◆ **Série d'exercices**:
A – D'après le texte sur la modification des taux de remboursement, avant quelle date faut-il télétransmettre les actes déjà réalisés ?
B – Modifiez un passage du texte sur la modification des taux de remboursement : commencez aux mots « - Faire la mise » et arrêtez-vous après « actes déjà réalisés. », en substituant « 30 septembre 2023 » à « 1er octobre 2023 ».
C – Prolongez le texte sur la modification des taux de remboursement au-delà de sa dernière phrase.

◆ **Texte d'étude**:

★ ★ ★ ★

Les bénéficiaires listés ci-dessous ne sont pas impactés par la modification des taux :
- Régime SNCF.
- Régime Alsace-Moselle (90 %).
- Patients ayant un taux de prise en charge de 100 %.
En pratique
Ce changement sera automatiquement géré par les logiciels et sera donc transparent pour les chirurgiens-dentistes. Quelques règles doivent cependant être respectées.
- Faire la mise à jour du logiciel dès qu’elle est proposée et avant le 1er octobre 2023.
- Télétransmettre avant le 15 octobre 2023 les actes déjà réalisés.
- Si la télétransmission avant le 15 octobre 2023 n’est pas possible, il faudra faire des FSP (feuilles de soins papier) pour conserver le taux de remboursement à la date des soins.
- Rappel : une FSE dégradée n’est pas une FSP ! Ce mode dégradé peut cependant être utilisé pour télétransmettre avant le 15 octobre des actes déjà réalisés en l’absence de carte vitale, après vérification des droits via ADRi.
- Il n’est pas obligatoire de refaire les devis, car le changement de remboursement est règlementaire et ne peut pas vous être imputé. Cependant, un nouveau devis est fortement conseillé pour tous les actes non réalisés avant le changement, par souci de transparence et d’information du patient.
- Pour les praticiens offrant aux patients le service tiers-payant sur la part complémentaire, il faudra refaire les PEC (prise en charge) pour prendre en compte la hausse de la part complémentaire.
Conséquences pour les patients
Si les remboursements globaux (AMO + AMC) restent identiques pour la plupart des patients, des augmentations de reste à charge seront possibles dans deux cas de figure : absence de complémentaire santé ou calcul du remboursement complémentaire qui ne serait pas basé sur la base de remboursement (BR) mais sur le remboursement sécurité sociale pour les actes de prothèse des paniers maîtrisés ou libres, ou les contrats non responsables. En revanche, les organismes complémentaires ont d’ores et déjà annoncé des hausses de cotisations pour compenser ces 500 M€ annuels. Les impacts seront plus forts pour les patients les plus âgés aux cotisations les plus élevées.

★ ★ ★ ★

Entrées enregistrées

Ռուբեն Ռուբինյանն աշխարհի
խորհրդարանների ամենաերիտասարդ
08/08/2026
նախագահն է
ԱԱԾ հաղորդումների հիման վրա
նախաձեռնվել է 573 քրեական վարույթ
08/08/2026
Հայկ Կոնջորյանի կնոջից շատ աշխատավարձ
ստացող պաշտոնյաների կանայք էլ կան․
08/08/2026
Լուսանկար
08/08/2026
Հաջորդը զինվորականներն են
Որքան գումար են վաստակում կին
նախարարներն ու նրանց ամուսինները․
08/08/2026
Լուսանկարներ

★ ★ ★ ★

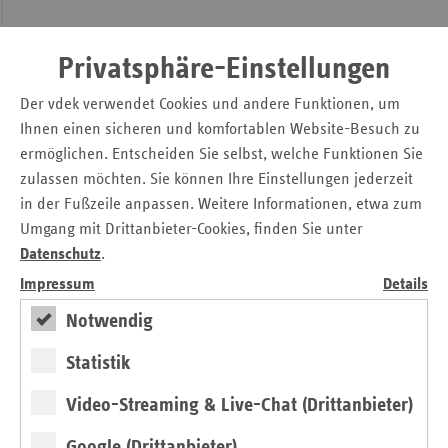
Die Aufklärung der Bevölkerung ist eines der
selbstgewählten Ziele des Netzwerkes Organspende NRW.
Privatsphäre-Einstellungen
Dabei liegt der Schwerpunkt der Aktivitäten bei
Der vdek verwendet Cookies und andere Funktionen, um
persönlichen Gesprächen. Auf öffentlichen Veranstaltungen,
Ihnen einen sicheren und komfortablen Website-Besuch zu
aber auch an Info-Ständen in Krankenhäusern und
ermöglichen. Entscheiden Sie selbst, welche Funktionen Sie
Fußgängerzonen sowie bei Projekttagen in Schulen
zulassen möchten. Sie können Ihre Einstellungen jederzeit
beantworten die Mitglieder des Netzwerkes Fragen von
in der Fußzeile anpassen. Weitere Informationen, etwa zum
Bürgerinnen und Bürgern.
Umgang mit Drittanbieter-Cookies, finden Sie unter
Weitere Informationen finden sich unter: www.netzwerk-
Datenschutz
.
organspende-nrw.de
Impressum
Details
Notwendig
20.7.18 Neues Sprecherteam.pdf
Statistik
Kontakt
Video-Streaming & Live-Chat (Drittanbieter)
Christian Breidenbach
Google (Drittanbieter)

★ ★ ★ ★

◆ **Corrigé des exercices**:
A – Avant le 15 octobre 2023.

B –
- Faire la mise à jour du logiciel dès qu’elle est proposée et avant le 30 septembre 2023.
- Télétransmettre avant le 15 octobre 2023 les actes déjà réalisés.

C –
Action des CDF
Les CDF se sont insurgés contre cette évolution qui cible une seule catégorie d’actes médicaux. Dans le passé, les hausses de ticket modérateur sur les actes médicaux s’appliquaient à tous les actes, sans localisation identifiée. Une discrimination pour les patients est donc créée ! De plus, pour la première fois, les codes des actes de consultation seront différenciés entre médecins et chirurgiens-dentistes. Ce qui permettra une augmentation du C ou CS médecin sans avoir à utiliser de majorateur masquant la différence tarifaire.
Les CDF ont alerté les autres professions et ont permis un vote de l’UNPS défavorable pour l’avis sur le changement de taux du TM. Ils ont par ailleurs alerté le président de l’UNCAM sur les conséquences d’un vote favorable du Conseil de l’UNCAM du 28 septembre 2023 autorisant les changements.
La mobilisation se poursuivra contre les évolutions à venir en 2025 sur les transferts de financement sur la prévention.